▶ **Data extracts**:
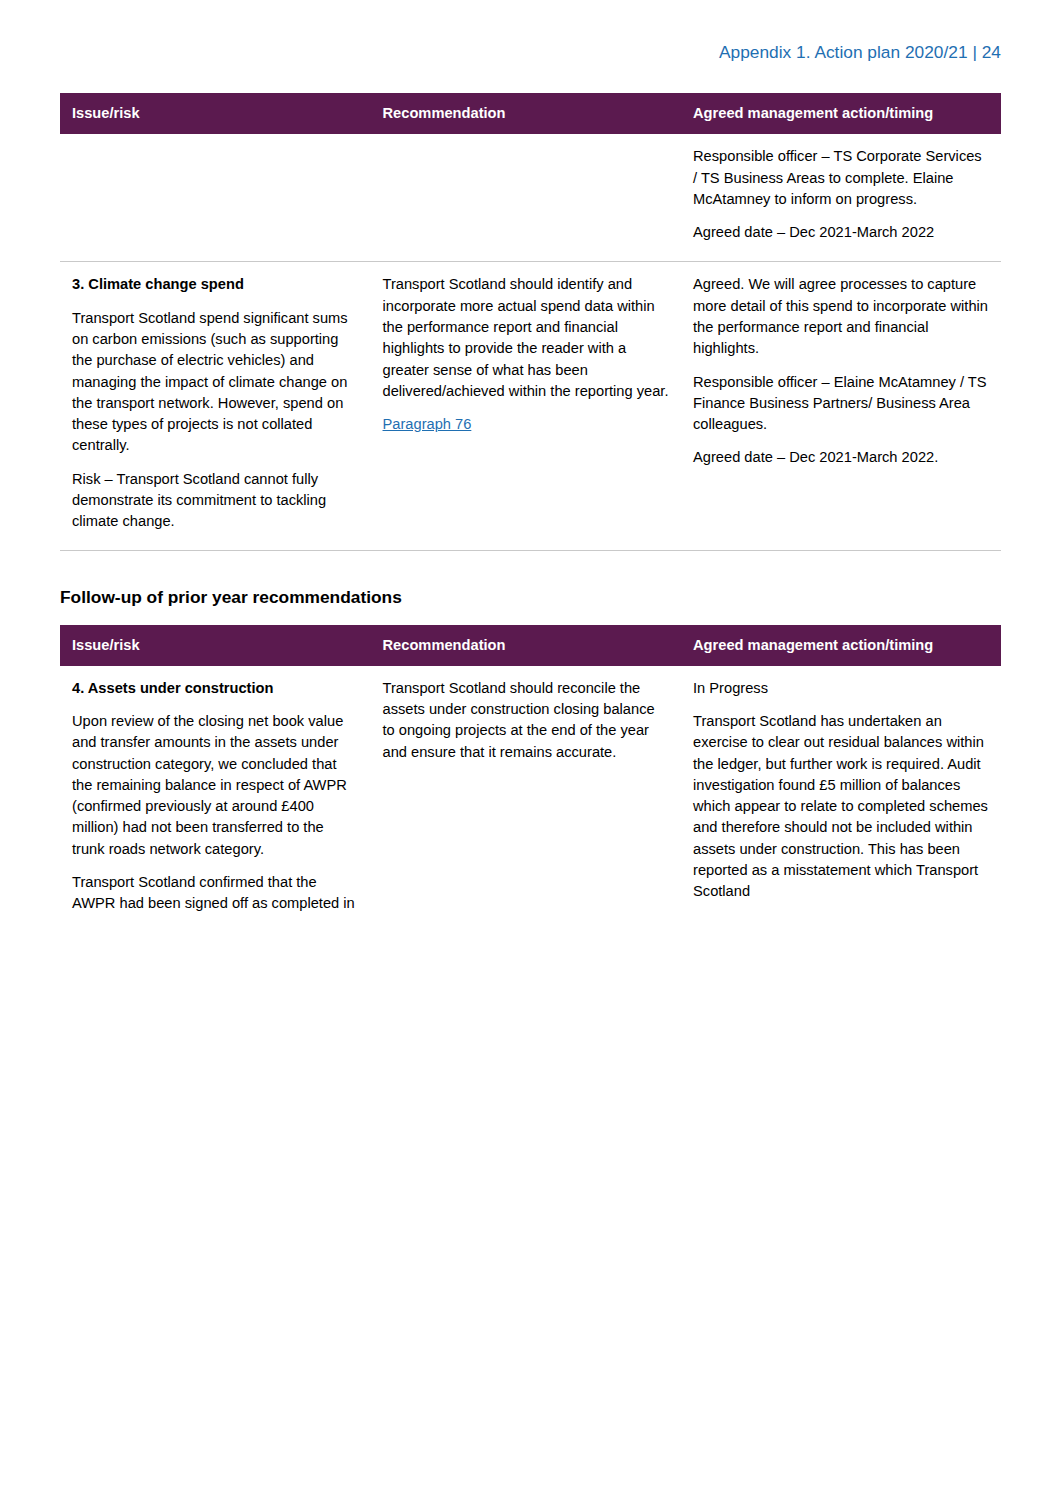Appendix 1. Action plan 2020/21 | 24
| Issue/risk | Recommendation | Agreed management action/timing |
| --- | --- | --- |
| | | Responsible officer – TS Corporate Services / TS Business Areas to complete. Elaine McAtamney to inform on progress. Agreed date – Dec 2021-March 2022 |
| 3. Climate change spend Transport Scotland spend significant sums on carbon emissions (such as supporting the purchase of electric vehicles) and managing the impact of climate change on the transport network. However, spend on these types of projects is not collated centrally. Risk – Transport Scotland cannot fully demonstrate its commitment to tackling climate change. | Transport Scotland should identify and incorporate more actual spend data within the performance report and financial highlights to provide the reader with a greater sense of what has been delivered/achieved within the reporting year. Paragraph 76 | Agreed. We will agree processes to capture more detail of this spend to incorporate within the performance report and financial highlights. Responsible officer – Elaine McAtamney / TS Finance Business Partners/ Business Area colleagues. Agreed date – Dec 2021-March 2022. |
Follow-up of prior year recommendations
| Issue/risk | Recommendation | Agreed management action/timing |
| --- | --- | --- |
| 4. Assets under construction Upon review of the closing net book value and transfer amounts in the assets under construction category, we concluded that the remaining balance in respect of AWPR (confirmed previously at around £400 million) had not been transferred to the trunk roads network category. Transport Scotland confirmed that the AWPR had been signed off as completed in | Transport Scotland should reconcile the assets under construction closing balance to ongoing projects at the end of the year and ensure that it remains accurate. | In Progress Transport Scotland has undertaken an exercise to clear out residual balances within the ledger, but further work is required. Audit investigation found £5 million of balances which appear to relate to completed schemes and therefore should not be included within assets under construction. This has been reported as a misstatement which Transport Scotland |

--

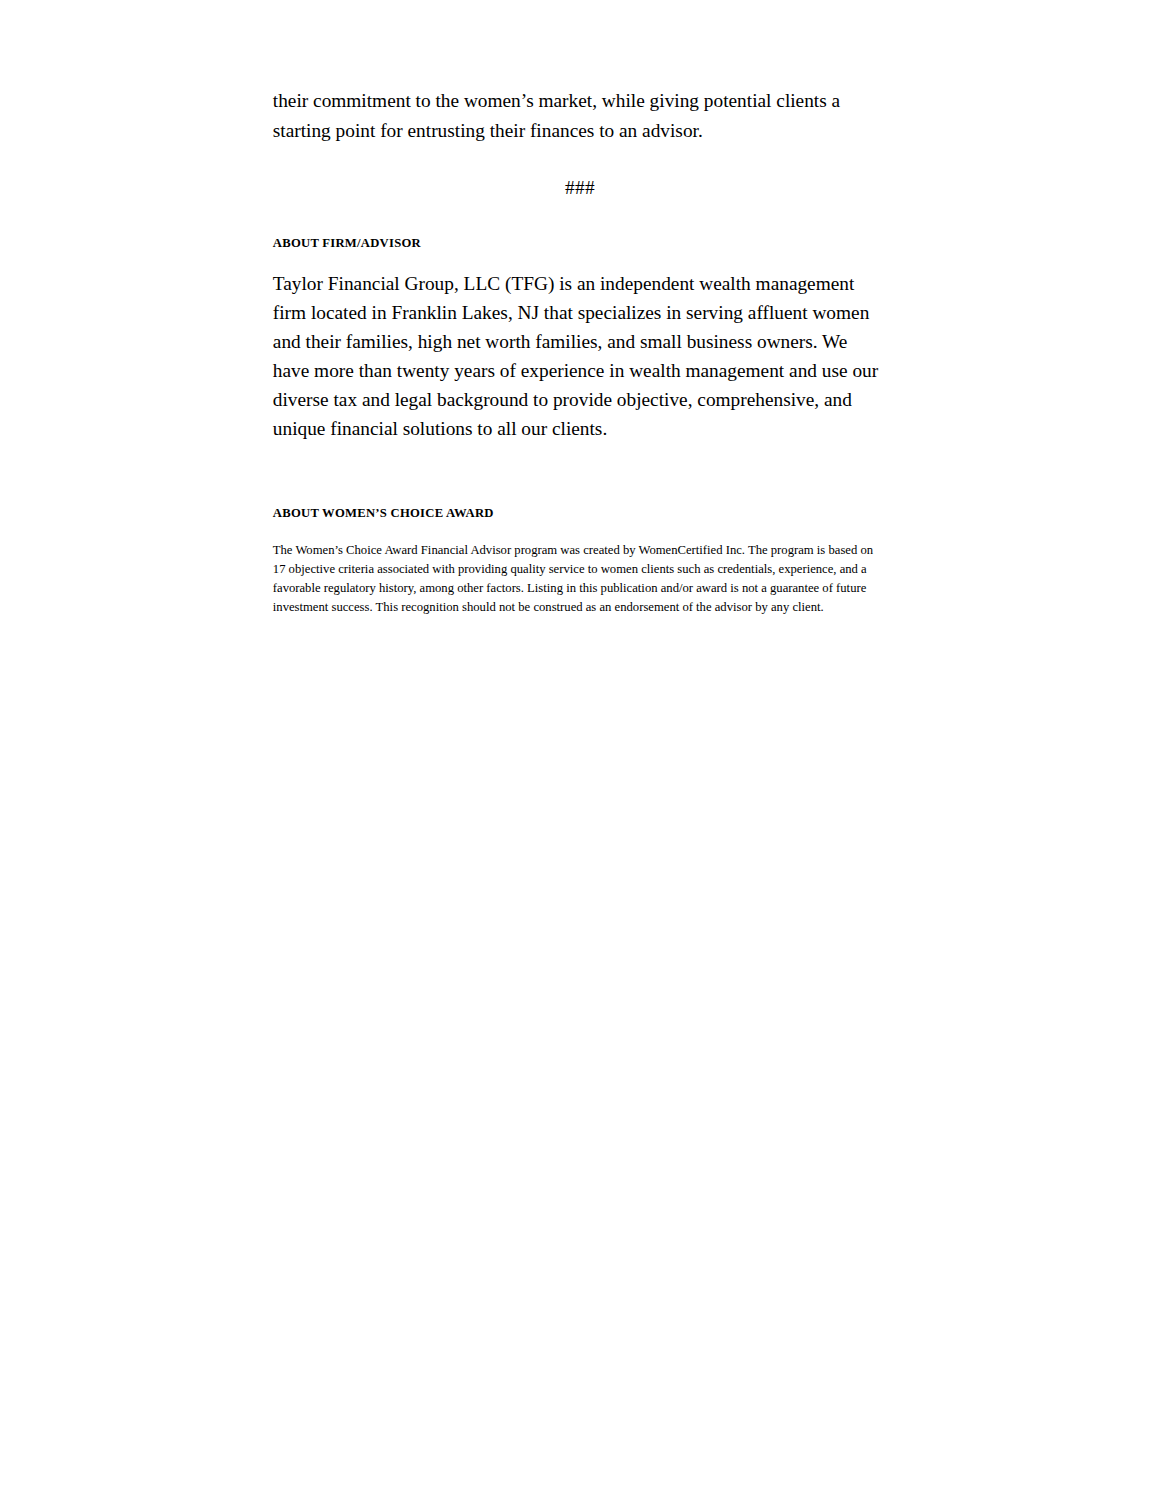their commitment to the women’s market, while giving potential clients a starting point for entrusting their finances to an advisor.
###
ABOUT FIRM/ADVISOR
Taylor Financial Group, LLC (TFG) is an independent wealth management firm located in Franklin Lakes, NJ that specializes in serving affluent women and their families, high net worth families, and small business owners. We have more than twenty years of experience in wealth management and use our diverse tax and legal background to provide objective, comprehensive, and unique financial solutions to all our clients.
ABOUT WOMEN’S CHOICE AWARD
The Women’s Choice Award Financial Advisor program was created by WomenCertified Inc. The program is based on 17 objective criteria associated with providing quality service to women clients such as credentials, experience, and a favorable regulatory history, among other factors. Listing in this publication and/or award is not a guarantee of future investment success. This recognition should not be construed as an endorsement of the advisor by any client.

▶ **Aim of the exercise**: The answer must be every line of the records that holds the string "ABOUT".

▶ **Your solution**:
ABOUT FIRM/ADVISOR
ABOUT WOMEN’S CHOICE AWARD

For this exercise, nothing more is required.